On October 2, 2017, the Company closed its IPO of ADSs.  In the IPO, the Company sold an aggregate of 6,164,000 ADSs representing the same number of ordinary shares at a public offering price of $14.00 per ADS, including the full exercise by the underwriters of their option to purchase additional ADSs. Net proceeds were approximately $77.4 million, after deducting underwriting discounts and commissions and offering expenses paid by the Company of $2.9 million. Upon the closing of the IPO, each separate class of ordinary shares of Nightstar Therapeutics plc was converted into a single class of ordinary shares of Nightstar Therapeutics plc as described further below.
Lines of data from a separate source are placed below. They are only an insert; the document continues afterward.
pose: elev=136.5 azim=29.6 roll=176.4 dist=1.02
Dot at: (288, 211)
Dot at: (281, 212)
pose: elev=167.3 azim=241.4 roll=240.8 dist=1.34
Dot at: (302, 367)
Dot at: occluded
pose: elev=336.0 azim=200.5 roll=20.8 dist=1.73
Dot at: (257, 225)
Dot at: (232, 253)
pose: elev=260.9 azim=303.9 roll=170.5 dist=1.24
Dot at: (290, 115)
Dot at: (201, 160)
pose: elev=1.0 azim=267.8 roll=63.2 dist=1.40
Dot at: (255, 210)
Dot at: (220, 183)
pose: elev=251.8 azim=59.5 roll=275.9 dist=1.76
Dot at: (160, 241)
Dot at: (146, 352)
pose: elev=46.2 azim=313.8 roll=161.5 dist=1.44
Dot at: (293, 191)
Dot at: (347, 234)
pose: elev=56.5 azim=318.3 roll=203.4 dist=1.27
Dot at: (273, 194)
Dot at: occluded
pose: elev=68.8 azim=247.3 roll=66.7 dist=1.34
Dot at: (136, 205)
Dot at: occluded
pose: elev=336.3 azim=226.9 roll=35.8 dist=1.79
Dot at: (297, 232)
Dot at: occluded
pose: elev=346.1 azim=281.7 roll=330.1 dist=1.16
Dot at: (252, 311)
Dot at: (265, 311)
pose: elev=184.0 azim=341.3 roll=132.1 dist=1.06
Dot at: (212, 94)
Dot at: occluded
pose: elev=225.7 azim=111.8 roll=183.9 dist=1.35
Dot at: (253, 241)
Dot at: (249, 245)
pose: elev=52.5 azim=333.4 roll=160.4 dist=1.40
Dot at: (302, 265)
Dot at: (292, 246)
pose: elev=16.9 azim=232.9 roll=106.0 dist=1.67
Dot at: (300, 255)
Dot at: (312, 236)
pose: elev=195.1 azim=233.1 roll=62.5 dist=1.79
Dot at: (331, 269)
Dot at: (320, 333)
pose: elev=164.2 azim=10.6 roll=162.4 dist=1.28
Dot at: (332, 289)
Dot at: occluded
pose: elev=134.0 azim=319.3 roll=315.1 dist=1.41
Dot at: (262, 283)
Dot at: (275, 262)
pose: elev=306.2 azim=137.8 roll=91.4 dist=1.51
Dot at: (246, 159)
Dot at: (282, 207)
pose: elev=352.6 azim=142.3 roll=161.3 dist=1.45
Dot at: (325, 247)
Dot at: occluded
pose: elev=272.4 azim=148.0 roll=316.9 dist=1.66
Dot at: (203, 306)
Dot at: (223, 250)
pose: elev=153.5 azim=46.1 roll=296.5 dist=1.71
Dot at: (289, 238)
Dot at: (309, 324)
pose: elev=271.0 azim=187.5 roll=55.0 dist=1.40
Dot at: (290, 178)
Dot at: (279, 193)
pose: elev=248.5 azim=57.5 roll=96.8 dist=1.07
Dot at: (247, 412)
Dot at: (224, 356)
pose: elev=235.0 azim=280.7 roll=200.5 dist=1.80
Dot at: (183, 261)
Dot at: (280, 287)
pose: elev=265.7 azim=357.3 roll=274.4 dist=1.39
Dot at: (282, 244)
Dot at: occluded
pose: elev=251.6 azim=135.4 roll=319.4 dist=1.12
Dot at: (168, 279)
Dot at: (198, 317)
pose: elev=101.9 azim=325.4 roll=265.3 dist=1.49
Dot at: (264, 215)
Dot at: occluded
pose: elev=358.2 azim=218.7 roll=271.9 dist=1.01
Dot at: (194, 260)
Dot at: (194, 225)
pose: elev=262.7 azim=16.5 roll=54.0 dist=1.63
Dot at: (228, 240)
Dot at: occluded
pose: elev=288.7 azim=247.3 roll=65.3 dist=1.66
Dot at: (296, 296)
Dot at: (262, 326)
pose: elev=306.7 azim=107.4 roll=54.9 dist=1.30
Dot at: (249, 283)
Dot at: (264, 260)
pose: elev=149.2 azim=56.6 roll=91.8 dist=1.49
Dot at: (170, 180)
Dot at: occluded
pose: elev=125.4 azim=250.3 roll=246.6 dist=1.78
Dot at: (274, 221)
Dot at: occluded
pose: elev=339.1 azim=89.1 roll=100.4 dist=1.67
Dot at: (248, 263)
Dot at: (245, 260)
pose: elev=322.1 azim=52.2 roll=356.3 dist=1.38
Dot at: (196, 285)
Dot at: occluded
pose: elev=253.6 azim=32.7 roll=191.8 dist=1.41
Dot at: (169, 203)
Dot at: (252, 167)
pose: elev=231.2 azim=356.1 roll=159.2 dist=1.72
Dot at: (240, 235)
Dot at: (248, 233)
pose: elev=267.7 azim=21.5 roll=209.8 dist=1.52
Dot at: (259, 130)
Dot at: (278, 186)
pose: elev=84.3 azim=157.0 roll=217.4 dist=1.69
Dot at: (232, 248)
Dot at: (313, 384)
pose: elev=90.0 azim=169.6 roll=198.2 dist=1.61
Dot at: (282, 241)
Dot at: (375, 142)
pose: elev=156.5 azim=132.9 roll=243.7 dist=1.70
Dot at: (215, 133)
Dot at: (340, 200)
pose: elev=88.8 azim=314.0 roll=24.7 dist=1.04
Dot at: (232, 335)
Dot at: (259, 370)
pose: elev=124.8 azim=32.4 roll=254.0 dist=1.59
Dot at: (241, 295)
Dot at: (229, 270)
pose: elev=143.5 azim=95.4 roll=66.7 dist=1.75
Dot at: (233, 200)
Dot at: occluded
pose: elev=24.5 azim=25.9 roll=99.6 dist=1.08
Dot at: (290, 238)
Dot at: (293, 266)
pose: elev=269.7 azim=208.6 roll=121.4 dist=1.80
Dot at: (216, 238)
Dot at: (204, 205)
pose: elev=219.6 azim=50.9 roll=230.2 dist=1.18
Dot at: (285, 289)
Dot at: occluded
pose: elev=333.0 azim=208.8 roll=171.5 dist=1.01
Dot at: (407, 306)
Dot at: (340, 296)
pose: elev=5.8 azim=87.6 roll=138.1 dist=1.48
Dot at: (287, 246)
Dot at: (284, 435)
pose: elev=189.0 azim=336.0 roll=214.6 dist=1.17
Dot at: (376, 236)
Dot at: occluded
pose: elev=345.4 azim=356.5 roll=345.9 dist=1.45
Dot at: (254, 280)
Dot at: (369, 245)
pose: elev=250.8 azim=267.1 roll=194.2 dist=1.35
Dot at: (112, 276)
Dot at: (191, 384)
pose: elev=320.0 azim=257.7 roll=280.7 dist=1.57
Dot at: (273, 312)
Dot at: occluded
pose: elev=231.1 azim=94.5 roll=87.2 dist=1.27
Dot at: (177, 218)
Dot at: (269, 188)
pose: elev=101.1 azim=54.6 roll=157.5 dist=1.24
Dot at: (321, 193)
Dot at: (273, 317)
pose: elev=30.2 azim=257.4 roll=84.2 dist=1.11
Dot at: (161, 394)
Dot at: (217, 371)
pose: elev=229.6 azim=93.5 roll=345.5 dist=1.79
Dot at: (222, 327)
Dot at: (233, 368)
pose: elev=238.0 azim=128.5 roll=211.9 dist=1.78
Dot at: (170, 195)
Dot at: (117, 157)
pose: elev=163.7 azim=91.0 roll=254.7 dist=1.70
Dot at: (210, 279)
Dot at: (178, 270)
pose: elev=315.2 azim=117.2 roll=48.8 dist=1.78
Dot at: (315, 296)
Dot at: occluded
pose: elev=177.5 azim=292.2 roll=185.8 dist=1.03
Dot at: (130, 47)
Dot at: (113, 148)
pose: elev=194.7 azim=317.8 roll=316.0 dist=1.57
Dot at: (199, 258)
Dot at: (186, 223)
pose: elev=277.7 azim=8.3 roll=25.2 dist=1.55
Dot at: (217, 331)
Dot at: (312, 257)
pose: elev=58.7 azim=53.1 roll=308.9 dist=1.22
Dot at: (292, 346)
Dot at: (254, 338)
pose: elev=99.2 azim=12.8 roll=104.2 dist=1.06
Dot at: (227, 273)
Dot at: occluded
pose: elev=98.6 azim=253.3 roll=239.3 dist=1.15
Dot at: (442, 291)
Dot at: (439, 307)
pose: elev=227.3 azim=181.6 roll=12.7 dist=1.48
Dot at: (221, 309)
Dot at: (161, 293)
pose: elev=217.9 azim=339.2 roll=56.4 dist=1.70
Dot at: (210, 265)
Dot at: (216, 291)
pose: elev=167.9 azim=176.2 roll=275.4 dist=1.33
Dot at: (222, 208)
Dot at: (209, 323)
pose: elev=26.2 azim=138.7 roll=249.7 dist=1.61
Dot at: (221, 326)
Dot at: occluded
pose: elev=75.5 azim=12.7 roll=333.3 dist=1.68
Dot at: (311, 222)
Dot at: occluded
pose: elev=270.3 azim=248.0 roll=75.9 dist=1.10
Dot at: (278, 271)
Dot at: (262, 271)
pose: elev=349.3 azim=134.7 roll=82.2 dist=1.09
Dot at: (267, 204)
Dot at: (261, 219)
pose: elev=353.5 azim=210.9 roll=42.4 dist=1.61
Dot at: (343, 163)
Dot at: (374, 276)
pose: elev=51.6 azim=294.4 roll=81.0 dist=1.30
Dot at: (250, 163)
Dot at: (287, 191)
Corporate Reorganization  

On September 11, 2017, all shareholders of NightstaRx Limited exchanged each of the ordinary shares of different classes held by them for the same number and class of newly issued ordinary shares of Nightstar Therapeutics Limited and, as a result, NightstaRx

10


 

became a wholly-owned subsidiary of Nightstar Therapeutics Limited on that date. On September 15, 2017, Nightstar Therapeutics re-registered as a public limited company and was renamed Nightstar Therapeutics plc.

Ordinary Shares

Each holder of ordinary shares is entitled to one vote per ordinary share and to receive dividends when and if such dividends are recommended by the board of directors and declared by the shareholders.  The Company has not declared any dividends since its inception.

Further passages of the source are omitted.